__作業指示__:
a – 論文紹介文の「Self-Assembling Sequence-Adaptive Peptide」から「生体アミン受容体(Biogenic Amine Receptors)」までを、一字一句違えずに書き写してください。
b – 論文紹介文によると、Uraたちの合成DNA類似体では、DNAの糖とリン酸の骨格が何に置き換えられていますか。
c – 論文紹介文の末尾に続けて、その先を書き継いでください。

__提供テキスト__:
==============================

遺伝的な設計図としてのDNAの明瞭な特色はその自己複製能力である。しかしながら、細胞において、この複製プロセスには多数の精緻な酵素の助けが必要となる。生命の起源において、酵素が存在する前に、DNA、或いはその前駆体はどのようにして複製をしていたのであろうか?Uraたち(p.73,6月11号電子版)は、酵素の無い溶液中でその配列をダイナミックに調節する、合成DNA類似体を作るという長年探求されてきた目標に到達した。その類似体(未だ単に20ユニットの比較的短いオリゴマーでの研究ではあるが)は、DNAの糖とリン酸の骨格をペプチド鎖骨格に置き換え、ペプチド鎖中のシステインがチオエステル結合により一般的なDNA塩基に可逆的に結合する。これらのペプチド鎖は真のDNAの相補的配列と対形成し、更に一個の結合した塩基が他の塩基(様々なDNA鋳型鎖が次々に溶液中に追加された場合)に交換される。(KU)
Self-Assembling Sequence-Adaptive Peptide Nucleic Acids
p. 73-77.

障壁を壊す(Breaking Barrier)

アルツハイマーやパーキンソン病といった変性疾患を治療するため、脳内に薬を輸送するには血液脳関門(blood-brain barrier:BBB)を横切る必要がある。このような薬物療法の設計には、BBBに存在する非常に特異的な粘着接合部(AJ)と密着結合部の形成の理解が必須である。しかしながら、これら細胞間結合部の形成に関与するある一つの成分の発現の減少により、結合部が破壊される。Coureuilたち(p.83,6月11日号電子版)は、髄膜炎菌によるAJタンパク質の特異的な補充を開発し、このプロセスを解析した。人脳血管内皮細胞へのこの細菌の接着により、真核細胞の極性の確立と細胞間結合部の形成に必要な極性複合体であるPar3/Par6/PKCが補充された。極性複合体の細菌による補充により、脳-内皮界面での細胞間結合部に向いている細胞-細胞界面部での接合タンパク質が枯渇した。(KU)
Meningococcal Type IV Pili Recruit the Polarity Complex to Cross the Brain Endothelium
p. 83-87.

生体アミン受容体(Biogenic Amine Receptors)

生体アミンは、ヒトや他の動物における行動に重要な影響をもたらす。これらの薬剤はヘテロ三量体グアニンヌクレオチド-結合タンパク質(Gタンパク質)-結合受容体への結合によって作用するが、リガンド-開閉イオンチャネルをも活性化する。Ringstadたち(p.96)は、線虫において生体アミンに応答するイオンチャネルのファミリーを調べ、そしてクロライドチャネルとして機能している二つのファミリーメンバーを解析した。一つはドーパミンにより活性化される受容体であり、抗精神病薬としてヒトに使用されている薬に結合する。もう一つはチラミンにより活性化され、このものは遺伝的研究において行動を調節することが知られている。このように、生体アミン-活性化チャネルに関する線虫のファミリーは、以前認識されたよりも多い。同じことがヒトにも当てはまるとすると、関連したチャネルは、ある程度今日使用されている薬の効果を説明するものであり、薬物療法の開発における有用な標的になるはずである。(KU)
Ligand-Gated Chloride Channels Are Receptors for Biogenic Amines in C. elegans
p. 96-100.

==============================

__提供資料__:
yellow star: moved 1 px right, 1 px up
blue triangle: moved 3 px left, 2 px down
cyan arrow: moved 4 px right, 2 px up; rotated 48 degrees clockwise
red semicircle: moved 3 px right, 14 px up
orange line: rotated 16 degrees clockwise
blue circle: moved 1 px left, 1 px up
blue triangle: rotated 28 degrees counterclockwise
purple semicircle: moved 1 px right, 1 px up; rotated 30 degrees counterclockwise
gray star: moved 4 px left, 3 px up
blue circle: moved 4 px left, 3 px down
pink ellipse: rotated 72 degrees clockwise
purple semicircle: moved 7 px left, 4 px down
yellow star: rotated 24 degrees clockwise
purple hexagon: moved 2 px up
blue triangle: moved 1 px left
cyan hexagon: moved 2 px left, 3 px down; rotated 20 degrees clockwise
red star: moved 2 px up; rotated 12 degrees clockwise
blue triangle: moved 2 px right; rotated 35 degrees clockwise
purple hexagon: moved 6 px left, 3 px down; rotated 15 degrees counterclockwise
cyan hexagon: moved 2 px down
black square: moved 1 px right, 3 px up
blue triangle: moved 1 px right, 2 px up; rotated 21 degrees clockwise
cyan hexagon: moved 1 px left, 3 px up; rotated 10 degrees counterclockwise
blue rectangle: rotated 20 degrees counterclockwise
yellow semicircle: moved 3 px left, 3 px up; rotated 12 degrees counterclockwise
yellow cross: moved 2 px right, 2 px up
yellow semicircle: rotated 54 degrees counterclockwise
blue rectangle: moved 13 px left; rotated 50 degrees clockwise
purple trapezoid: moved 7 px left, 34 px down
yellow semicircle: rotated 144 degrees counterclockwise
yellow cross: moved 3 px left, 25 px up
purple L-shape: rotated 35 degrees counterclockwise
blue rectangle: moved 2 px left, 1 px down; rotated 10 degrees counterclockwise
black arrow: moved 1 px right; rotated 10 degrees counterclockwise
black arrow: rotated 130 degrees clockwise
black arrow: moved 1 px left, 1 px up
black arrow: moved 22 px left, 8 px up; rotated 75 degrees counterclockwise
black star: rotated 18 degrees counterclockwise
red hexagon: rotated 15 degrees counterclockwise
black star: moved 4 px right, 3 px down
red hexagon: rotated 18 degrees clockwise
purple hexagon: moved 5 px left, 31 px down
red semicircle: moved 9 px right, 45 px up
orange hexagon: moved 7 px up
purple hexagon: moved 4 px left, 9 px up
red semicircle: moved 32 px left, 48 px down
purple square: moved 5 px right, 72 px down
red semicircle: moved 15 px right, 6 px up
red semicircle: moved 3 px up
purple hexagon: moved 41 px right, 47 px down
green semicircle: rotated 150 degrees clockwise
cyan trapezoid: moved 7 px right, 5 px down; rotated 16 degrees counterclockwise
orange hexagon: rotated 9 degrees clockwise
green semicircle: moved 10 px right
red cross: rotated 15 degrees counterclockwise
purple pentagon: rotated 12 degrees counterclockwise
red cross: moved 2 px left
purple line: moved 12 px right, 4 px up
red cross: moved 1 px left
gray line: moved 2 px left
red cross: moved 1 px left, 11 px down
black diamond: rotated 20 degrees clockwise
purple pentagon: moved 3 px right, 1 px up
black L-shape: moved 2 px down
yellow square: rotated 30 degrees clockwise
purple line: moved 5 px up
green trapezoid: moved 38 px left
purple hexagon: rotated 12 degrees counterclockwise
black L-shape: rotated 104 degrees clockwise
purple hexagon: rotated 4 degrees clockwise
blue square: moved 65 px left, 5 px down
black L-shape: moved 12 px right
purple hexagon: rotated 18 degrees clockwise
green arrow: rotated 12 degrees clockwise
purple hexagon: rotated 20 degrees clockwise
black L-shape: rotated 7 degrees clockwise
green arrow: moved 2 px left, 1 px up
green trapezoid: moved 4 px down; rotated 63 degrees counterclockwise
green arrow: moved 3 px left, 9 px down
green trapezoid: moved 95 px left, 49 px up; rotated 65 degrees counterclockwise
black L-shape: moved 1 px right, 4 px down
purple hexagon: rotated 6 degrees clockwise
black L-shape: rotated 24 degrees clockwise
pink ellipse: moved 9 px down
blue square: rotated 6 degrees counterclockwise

==============================

__各課題の解答__:
a –
Self-Assembling Sequence-Adaptive Peptide Nucleic Acids
p. 73-77.

障壁を壊す(Breaking Barrier)

アルツハイマーやパーキンソン病といった変性疾患を治療するため、脳内に薬を輸送するには血液脳関門(blood-brain barrier:BBB)を横切る必要がある。このような薬物療法の設計には、BBBに存在する非常に特異的な粘着接合部(AJ)と密着結合部の形成の理解が必須である。しかしながら、これら細胞間結合部の形成に関与するある一つの成分の発現の減少により、結合部が破壊される。Coureuilたち(p.83,6月11日号電子版)は、髄膜炎菌によるAJタンパク質の特異的な補充を開発し、このプロセスを解析した。人脳血管内皮細胞へのこの細菌の接着により、真核細胞の極性の確立と細胞間結合部の形成に必要な極性複合体であるPar3/Par6/PKCが補充された。極性複合体の細菌による補充により、脳-内皮界面での細胞間結合部に向いている細胞-細胞界面部での接合タンパク質が枯渇した。(KU)
Meningococcal Type IV Pili Recruit the Polarity Complex to Cross the Brain Endothelium
p. 83-87.

生体アミン受容体(Biogenic Amine Receptors)

b – ペプチド鎖骨格

c –
コレステロール制御への信仰(Idolizing Cholesterol Control)

低密度リポタンパク質受容体 (LDLR)は、いわゆる「悪玉」コレステロール粒子、LDLを血液中から除去するが、そのメカニズムはLDL結合と肝細胞中への内部移行を含む。ところで、心疾患リスクにおいてLDLRは中心的役割を演ずるがため、その発現が制御される様子を理解することに注目が集まっており、以前の研究の多くから、転写調節の重要性が確立された。最近の研究において、タンパク分解のレベルにおいて、LDLRを制御するように見えるシグナル経路を見つけた。Zelcer たち(p. 100, および、6月11日号電子版)は、LXRと呼ばれるステロール-応答性の転写制御因子がIdol(LDLRの誘導性分解剤として)の発現を制御していることを示した。これは受容体のユビキチン結合をトリガーし、分解へと向かわせるタンパク質の一つである。この経路の活性化によってLDLの細胞への取り込みを抑制し、マウスモデルにおいて、より高い血漿LDLレベルへと導き、この経路が薬学的に血漿コレステロールレベルを制御する可能性を高めた。(Ej,hE)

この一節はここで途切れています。